[SUPPLIED MATERIAL]

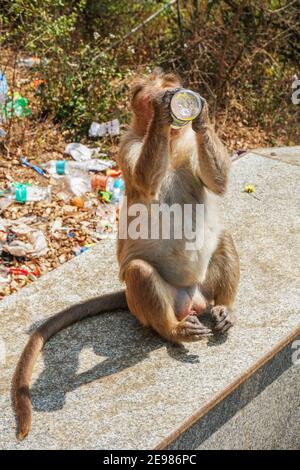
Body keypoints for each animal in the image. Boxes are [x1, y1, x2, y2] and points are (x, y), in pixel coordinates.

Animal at [12, 67, 239, 440]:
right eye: (150, 97)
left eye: (171, 84)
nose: (171, 95)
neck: (173, 144)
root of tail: (191, 299)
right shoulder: (127, 146)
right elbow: (145, 181)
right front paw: (164, 112)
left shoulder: (189, 145)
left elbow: (217, 183)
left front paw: (201, 113)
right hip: (157, 304)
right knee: (140, 272)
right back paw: (174, 331)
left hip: (202, 285)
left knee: (223, 239)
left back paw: (224, 308)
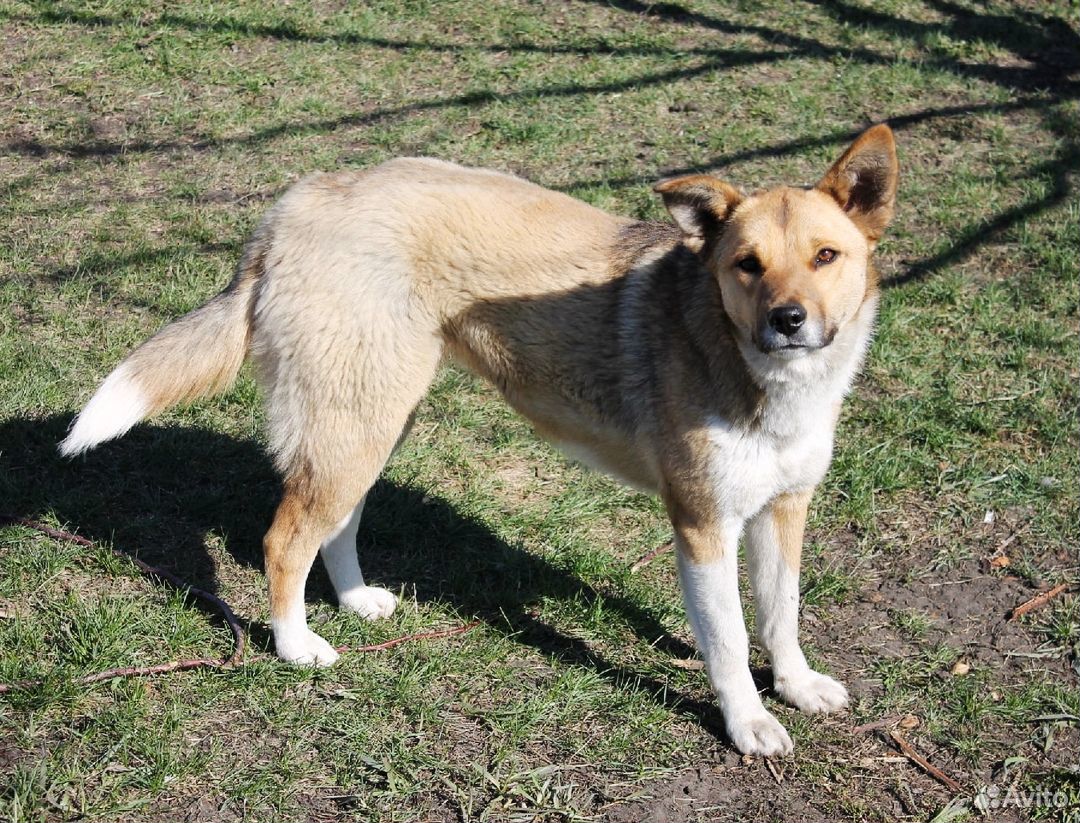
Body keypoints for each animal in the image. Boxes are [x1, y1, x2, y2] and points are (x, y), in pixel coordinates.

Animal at [63, 123, 898, 756]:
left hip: (375, 420)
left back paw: (356, 600)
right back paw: (297, 645)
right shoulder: (701, 525)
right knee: (284, 537)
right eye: (746, 264)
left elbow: (781, 613)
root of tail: (299, 201)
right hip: (353, 425)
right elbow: (727, 641)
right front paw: (749, 720)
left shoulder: (784, 508)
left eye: (826, 255)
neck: (748, 363)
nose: (788, 320)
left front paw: (796, 685)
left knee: (337, 523)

[WHAT THE EXERCISE ASKS] Repeat the listing above exactly from its first line to the line containing "left shoulder: (189, 145)", both included, and omit the pictures.

[EXERCISE OUTPUT]
Body keypoints for each animal in the image. Boxes are [x1, y1, x2, y2] and points are (x, y), in pixel coordinates.

Animal at [12, 67, 239, 440]:
right eye: (150, 97)
left eye: (171, 84)
nose: (171, 95)
neck: (173, 144)
root of tail: (191, 299)
right shoulder: (127, 146)
right elbow: (145, 181)
right front paw: (164, 112)
left shoulder: (189, 145)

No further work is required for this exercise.